(i) The velocity is given by differentiating the displacement: \(v(t) = \frac{dx}{dt} = 1.2t - 0.012t^2\).

The acceleration is the derivative of velocity: \(a(t) = \frac{dv}{dt} = 1.2 - 0.024t\).

At \(t = 50\), \(a(50) = 1.2 - 0.024 \times 50 = 0\). Thus, the acceleration is zero.

The speed \(V\) at \(t = 50\) is \(v(50) = 1.2 \times 50 - 0.012 \times 50^2 = 30\) m s^-1.

(ii) For \(t \geq 50\), the motorcyclist travels at constant speed \(V = 30\) m s^-1.
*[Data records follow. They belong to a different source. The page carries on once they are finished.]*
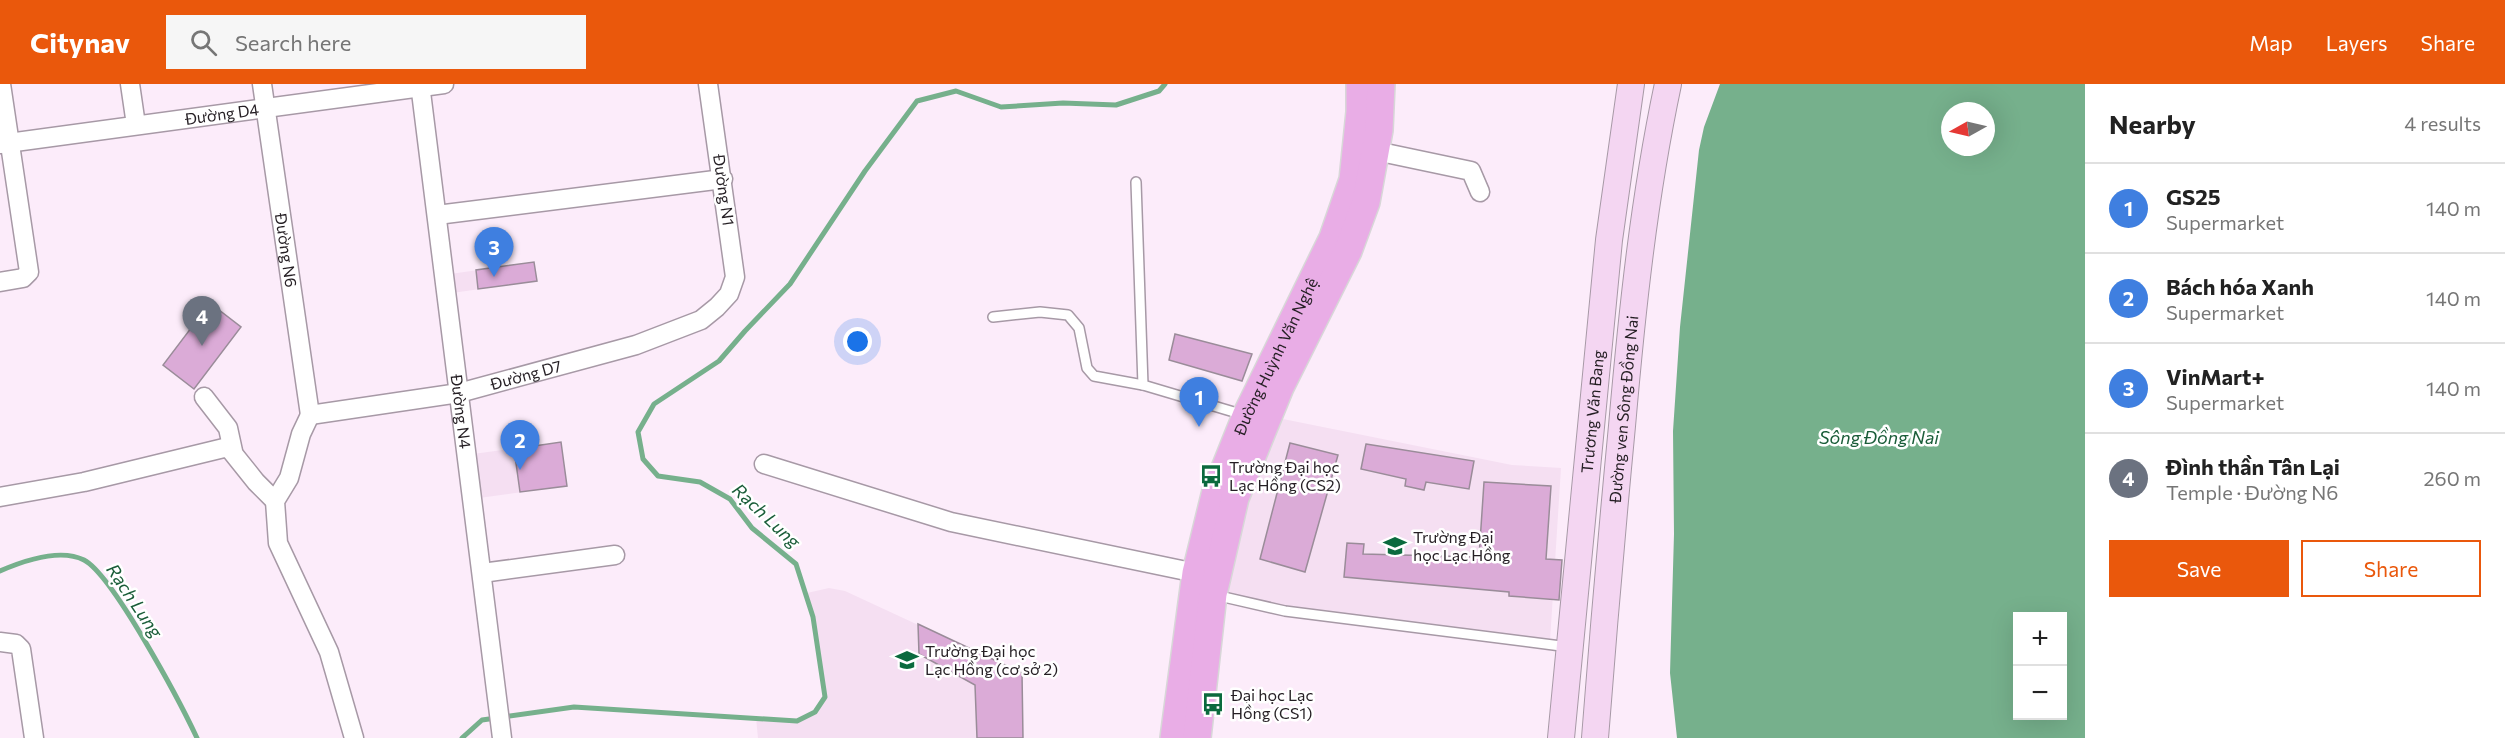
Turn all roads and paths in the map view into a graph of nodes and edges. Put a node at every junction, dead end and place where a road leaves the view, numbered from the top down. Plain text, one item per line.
1 (1, 84) edge
2 (130, 84) edge
3 (262, 84) edge
4 (444, 84) edge
5 (708, 84) edge
6 (1360, 84) edge
7 (1381, 84) edge
8 (1631, 84) edge
9 (1668, 84) edge
10 (421, 86) edge
11 (265, 108) junction
12 (136, 125) junction
13 (5, 143) edge
14 (1376, 151) junction
15 (723, 179) junction
16 (1136, 182) dead end
17 (1480, 192) dead end
18 (437, 215) junction
19 (0, 282) edge
20 (729, 294) joint
21 (993, 317) dead end
22 (1143, 385) junction
23 (459, 393) junction
24 (204, 397) dead end
25 (310, 415) junction
26 (1246, 416) junction
27 (233, 451) junction
28 (764, 464) dead end
29 (1225, 494) junction
30 (0, 497) edge
31 (275, 501) junction
32 (615, 555) dead end
33 (482, 573) junction
34 (1196, 573) junction
35 (1213, 594) junction
36 (0, 642) edge
37 (1561, 646) dead end
38 (502, 734) edge
39 (34, 738) edge
40 (354, 738) edge
41 (1174, 738) edge
42 (1197, 738) edge
43 (1561, 738) edge
44 (1595, 738) edge

1 - 13 street
2 - 12 street
3 - 11 street, Đường N6
4 - 10 street, Đường D4
5 - 15 street, Đường N1
6 - 26 main road, Đường Huỳnh Văn Nghệ
7 - 14 main road, Đường Huỳnh Văn Nghệ
8 - 43 main road, Trương Văn Bang
9 - 44 main road, Đường ven Sông Đồng Nai
10 - 11 street, Đường D4
10 - 18 street, Đường N4
11 - 12 street, Đường D4
11 - 25 street, Đường N6
12 - 13 street, Đường D4
13 - 19 street
14 - 17 street
14 - 29 main road, Đường Huỳnh Văn Nghệ
15 - 18 street
15 - 20 street, Đường N1
16 - 22 lane
18 - 23 street, Đường N4
20 - 23 street, Đường D7
21 - 22 lane
22 - 26 lane
23 - 25 street, Đường D7
23 - 33 street, Đường N4
24 - 27 street
25 - 31 street
26 - 29 main road, Đường Huỳnh Văn Nghệ
27 - 30 street
27 - 31 street
28 - 34 street
29 - 34 main road, Đường Huỳnh Văn Nghệ
29 - 35 main road, Đường Huỳnh Văn Nghệ
31 - 40 street
32 - 33 street
33 - 38 street, Đường N4
34 - 41 main road, Đường Huỳnh Văn Nghệ
35 - 37 lane
35 - 42 main road, Đường Huỳnh Văn Nghệ
36 - 39 street

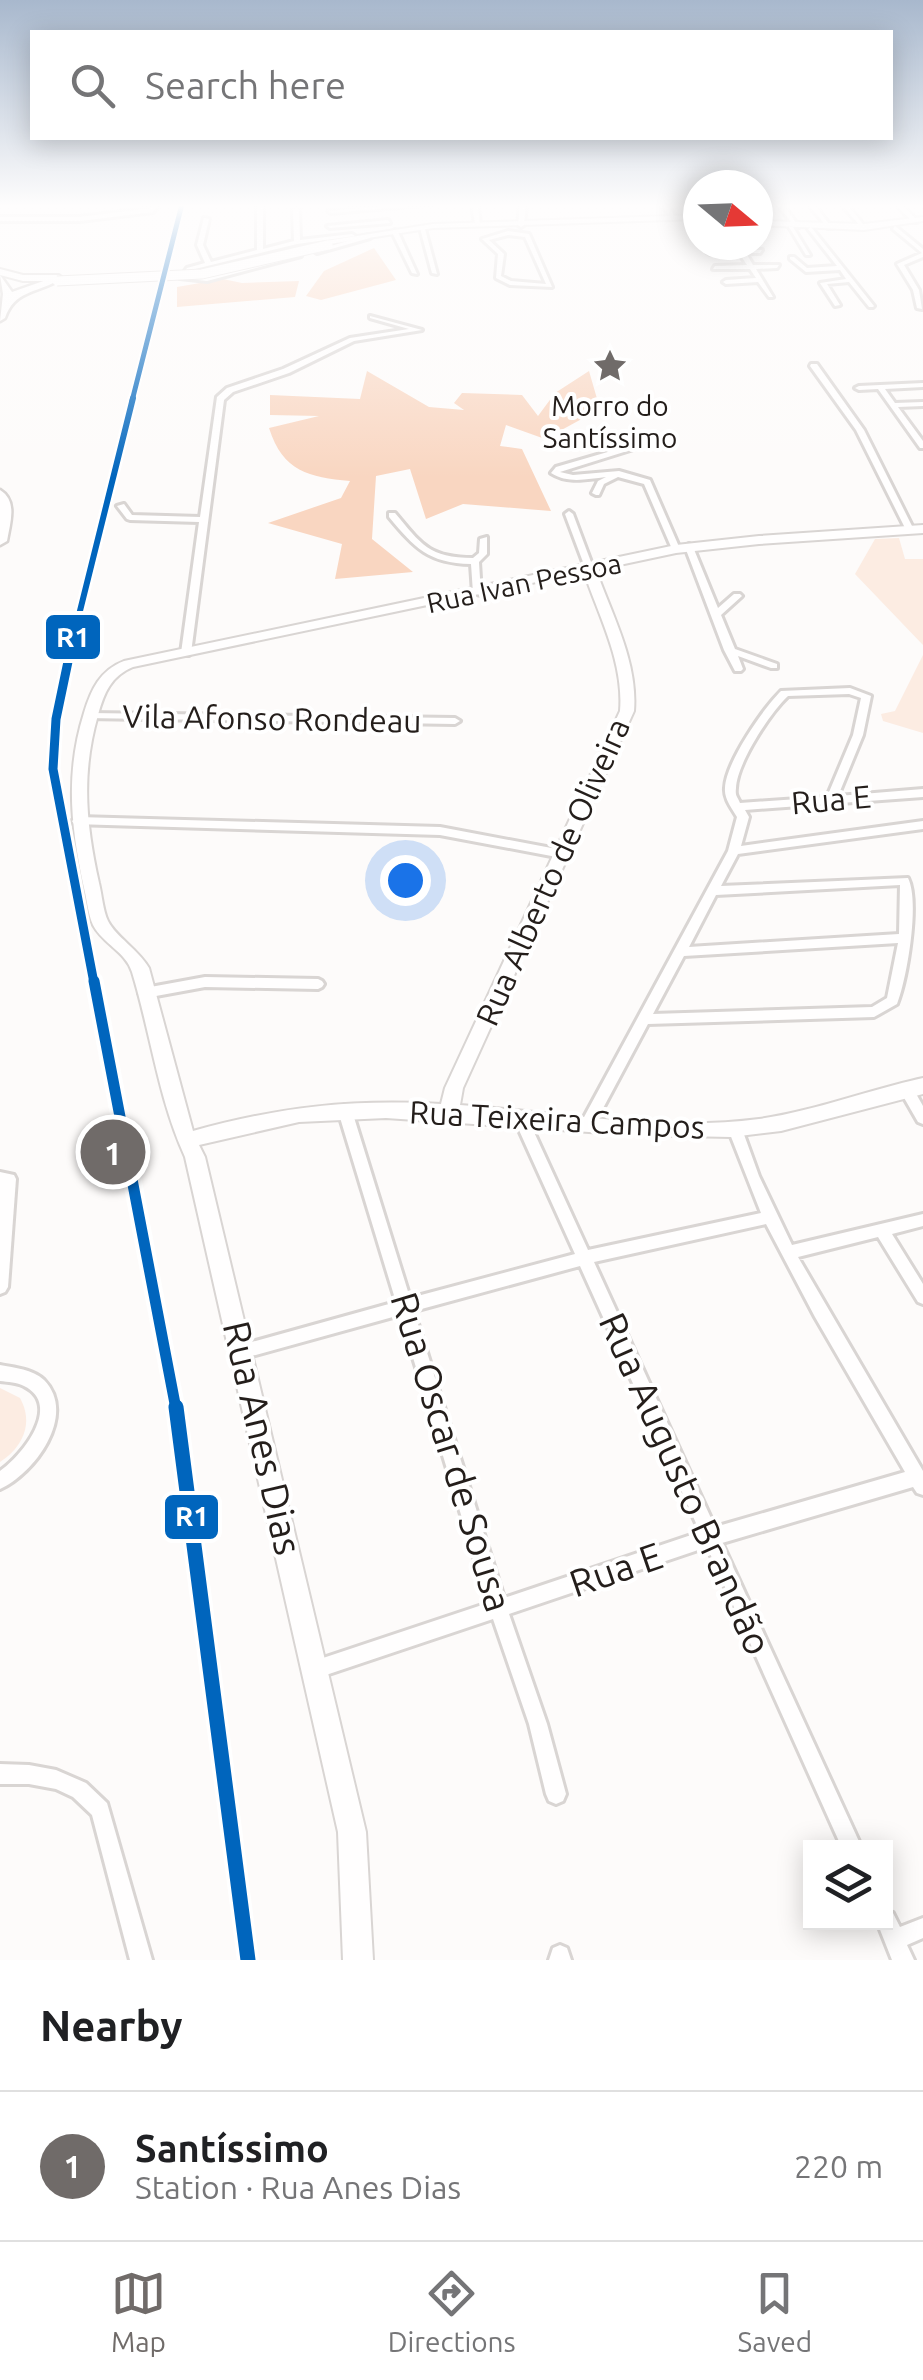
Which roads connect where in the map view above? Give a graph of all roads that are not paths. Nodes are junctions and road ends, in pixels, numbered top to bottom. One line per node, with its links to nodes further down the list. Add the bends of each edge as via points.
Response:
1 (6, 295): 6 (main road)
2 (15, 295): 6 (main road)
3 (830, 295): 7 (street)
4 (863, 295): 8 (street)
5 (917, 295): 9 (street)
6 (8, 301): 11 (main road)
7 (837, 306)
8 (871, 306)
9 (920, 308)
10 (372, 317): 26 (street, via 419,330 352,339 230,390 219,404)
11 (0, 318)
12 (814, 366): 27 (street)
13 (923, 385): 14 (street)
14 (880, 387): 15 (street); 17 (street)
15 (859, 388)
16 (923, 404): 17 (street)
17 (894, 405): 19 (street)
18 (652, 442): 20 (street, via 556,473 573,479)
19 (923, 446)
20 (621, 472): 21 (street); 30 (street, via 651,486)
21 (596, 493)
22 (0, 494): 29 (main road, via 6,510)
23 (121, 506): 26 (street, via 130,516)
24 (569, 514): 32 (street)
25 (392, 516): 31 (street, via 430,556)
26 (202, 520): 37 (street)
27 (917, 530): 30 (street, Rua Ivan Pessoa)
28 (484, 539): 31 (street)
29 (0, 540)
30 (682, 548): 32 (street, Rua Ivan Pessoa); 35 (street)
31 (475, 560): 33 (street)
32 (590, 570): 33 (street, Rua Ivan Pessoa); 49 (street, Rua Alberto de Oliveira, via 630,698)
33 (478, 593): 37 (street, Rua Ivan Pessoa)
34 (737, 596): 35 (street)
35 (716, 615): 36 (street)
36 (729, 650): 39 (street); 40 (street)
37 (186, 653): 38 (street, Rua Ivan Pessoa)
38 (129, 664): 41 (street, Rua Anes Dias, via 104,679)
39 (774, 666)
40 (738, 668)
41 (90, 716): 42 (street, Vila Afonso Rondeau); 46 (street, Rua Anes Dias, via 76,762)
42 (455, 721)
43 (923, 793): 44 (street, Rua E)
44 (831, 799): 45 (street, Rua E); 45 (street, via 858,735 866,696 858,692 786,693 768,712 732,780 730,796)
45 (738, 807): 48 (street, via 742,829)
46 (78, 821): 49 (street, via 440,831); 54 (street, Rua Anes Dias, via 100,922 132,951)
47 (923, 825): 48 (street)
48 (734, 851): 50 (street)
49 (562, 854): 58 (street, Rua Alberto de Oliveira)
50 (713, 890): 51 (street, via 899,879 907,888); 52 (street)
51 (905, 938): 52 (street); 55 (street, via 896,994 874,1012)
52 (679, 952): 55 (street)
53 (318, 984): 54 (street, via 205,982)
54 (145, 993): 63 (street, Rua Anes Dias)
55 (643, 1019): 61 (street)
56 (914, 1088): 59 (street); 62 (street, Rua Teixeira Campos, via 797,1121)
57 (345, 1110): 58 (street, Rua Teixeira Campos); 63 (street, Rua Teixeira Campos); 72 (street, Rua Oscar de Sousa)
58 (448, 1114): 60 (street, Rua Teixeira Campos)
59 (923, 1118)
60 (521, 1119): 61 (street, Rua Teixeira Campos); 69 (street, Rua Augusto Brandão)
61 (588, 1122): 62 (street, Rua Teixeira Campos)
62 (734, 1129): 65 (street)
63 (188, 1140): 73 (street, Rua Anes Dias)
64 (4, 1179): 70 (street)
65 (770, 1217): 68 (street); 69 (street)
66 (923, 1220): 67 (street)
67 (881, 1230): 68 (street); 71 (street)
68 (789, 1252): 76 (street)
69 (583, 1258): 72 (street); 77 (street, Rua Augusto Brandão)
70 (0, 1287)
71 (923, 1297)
72 (405, 1304): 73 (street); 78 (street, Rua Oscar de Sousa)
73 (242, 1352): 79 (street, Rua Anes Dias)
74 (0, 1372): 75 (street, via 31,1380 42,1392 48,1425 29,1460)
75 (0, 1481)
76 (920, 1482): 77 (street, Rua E)
77 (709, 1538): 78 (street, Rua E); 82 (street, Rua Augusto Brandão)
78 (499, 1611): 79 (street, Rua E); 81 (street, Rua Oscar de Sousa)
79 (317, 1669): 86 (street, Rua Anes Dias, via 352,1832)
80 (0, 1774): 85 (street, via 69,1782 100,1810)
81 (556, 1794)
82 (848, 1840)
83 (923, 1928): 84 (street)
84 (894, 1940)
85 (141, 1960)
86 (358, 1960)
The displacement at \(t = 50\) is \(s_1 = 0.6 \times 50^2 - 0.004 \times 50^3 = 1000\) m.

Let \(t_2\) be the time after \(t = 50\). The total time is \(t = 50 + t_2\).

The total distance is \(1000 + 30t_2\).

The average speed is given by \(\frac{1000 + 30t_2}{50 + t_2} = 27.5\).

Solving \(1000 + 30t_2 = 27.5(50 + t_2)\) gives \(t_2 = 150\).

Thus, \(t = 50 + 150 = 200\) seconds.